Take the book of Genesis, for example. I’m not sure what drama you subscribe to on television, but hear me: it pales in comparison to the drama you’ll find in the Old Testament. Really. There’s some seriously crazy dysfunction in those pages. Yet, sift and dig and you also find some radically beautiful and transformational moments showcasing God’s provision and guiding. For instance the subject of “altars.” Look within the first 24 chapters of Genesis and you’ll find at least three altars that were built. Noah built an altar to the Lord commemorating God carrying him and his family through the flood (Genesis 8:20). Abram built an altar to the Lord to give thanks to God providing a promised land to him (Genesis 12:8) and built another for the sacrifice – and ultimate saving – of his son, Isaac. And that was just three instances. Look through scripture and you continually see altars built for the sole purpose of commemorating, recognizing and remembering the moments that God met with His people.
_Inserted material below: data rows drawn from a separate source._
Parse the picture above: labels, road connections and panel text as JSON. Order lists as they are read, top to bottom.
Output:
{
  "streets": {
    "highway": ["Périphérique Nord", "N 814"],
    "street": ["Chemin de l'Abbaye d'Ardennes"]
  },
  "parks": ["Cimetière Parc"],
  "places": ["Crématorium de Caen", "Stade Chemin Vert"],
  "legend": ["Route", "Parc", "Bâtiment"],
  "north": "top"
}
I wonder… How many times did Noah or Abraham second-guess, question, or wander in the open fields questioning God’s calling, God’s leading or God’s presence in their lives only to stumble across an altar they had built that reminded them of God’s promise, God’s provision and God’s leading found in their lives and circumstances?
With as many altars as I am seeing being built in Genesis, I’m going to go out on a limb and say that I bet it happened a lot. And each time it did, I believe it was a needed and poignant reminder that God’s still working, still moving, still leading.
Question. Are we building altars upon the moments of God’s moving in our lives to remind us at some later point that God is still moving, still leading and still directing? Perhaps it’s a note in a journal to yourself of where God is moving or what God is saying within your life. Maybe it’s writing a notation in your Bible where you sense God is speaking something of meaning and significance over a circumstance happening in your life. Whatever that “altar” represents to you, let me encourage you.
Build it. Claim it. Name it.
The reasoning is quite simple. Your future self might need the reminder.